Das Motto des heutigen Tages lautete: "Akko - weils so schön war gleich nochmal!" Da wir wussten, dass es in Akko billig Falafeln gibt, fiel das Frühstück dementsprechend einfach aus. Nachdem wir noch schnell an "unserem Laden" Halt machten (aber immer noch kein Ergebnis da war) fuhren wir mit dem Zug direkt nach Akko. Zielstrebig steuerten wir den Souk an. Wir waren ja nicht zum ersten Mal hier und so wussten wir wo's lang geht. Am Trockenfrüchtestand erkannte man uns sogar wieder. Warum nur? ;-) Das tolle an Israel ist, man darf alles anfassen und probieren. So verzehrten wir heute u.a. Granatapfel, Kaktusfeige, Datteln, Feigen, verschiedenes getrocknetes Obst und allerlei Nusssorten. Nach einiger Zeit war dann wieder mal eine Falafel an der Reihe, die für uns gewöhnlich den kulinarischen Tageshöhepunkt darstellt. Auf der Fahrt zurück nach Haifa trafen wir unseren deutschen Zimmerkollegen aus Mainz mit dem wir uns über die israelische Handykultur amüsierten. Ein Deutscher telefoniert im Monat durchschnittlich 45 Minuten, ein Israeli dagegen 500! Diese Statistik können wir nur bestätigen. Sie wird jedoch relativiert, wenn man die Kultur kennenlernt und folgenden Satz "unseres Ladenbesitzers" (nicht der kleine Junge) hört: "In Germany 'time' is 'time' - in Israel 1 hour is 3 hours". Vielleicht könnte es aber auch an den 2 bis 3 Handys liegen, die ein Israeli im Durchschnitt besitzt. Nach mehr als einer weiteren Stunde in "dem Laden" konnten wir stolz unser Ergebnis nach Haus tragen.
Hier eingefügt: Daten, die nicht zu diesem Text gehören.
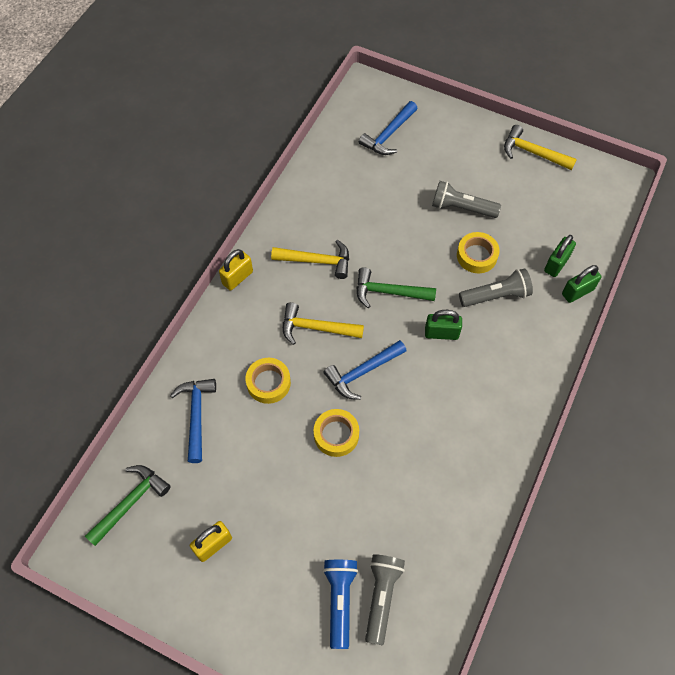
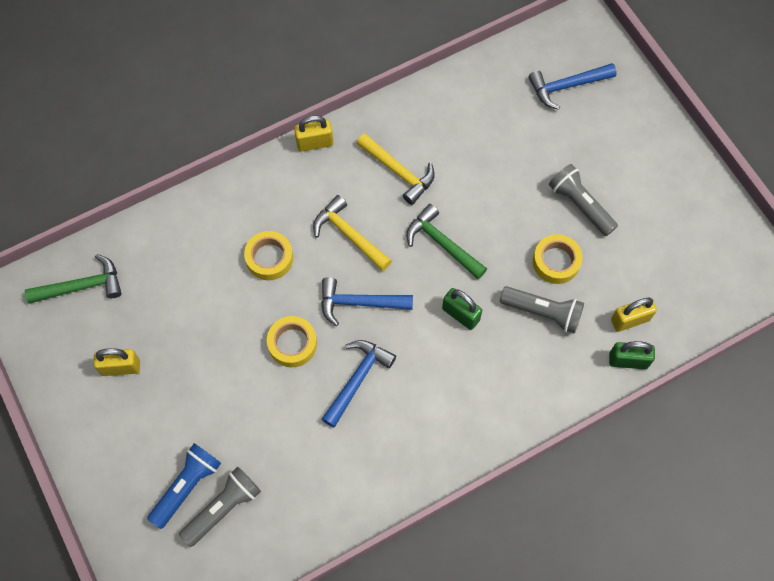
camera: 35 degrees right, 5 degrees up
blue hammer [170,379,216,463] -> blue hammer moved to [322,340,396,428]
yellow hammer [504,125,577,170] -> none
green padlock [544,235,576,277] -> yellow padlock [611,297,657,332]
Was das nur ist? =) Zurück in Deutschland wird mehr verraten. Jetzt verspeisen wir gerade getrocknete Datteln und Aprikosen, die wir heute auf einem der riesigen Obstmärkte gekauft haben. Morgen fahren wir nach Netanja, weiter in den Süden. Wir wünschen eine geruhsame Nacht!

1 Kommentar:

  1. Hallo Ihr,
    das mit den Handys kann ich absolut verstehen, denn ich habe dieses Jahr festgestellt, dass jeder Opa min. 2 hat. Auch bin ich der Meinung, dass die iPhone-Durchdringung deutlich höher ist als bei uns.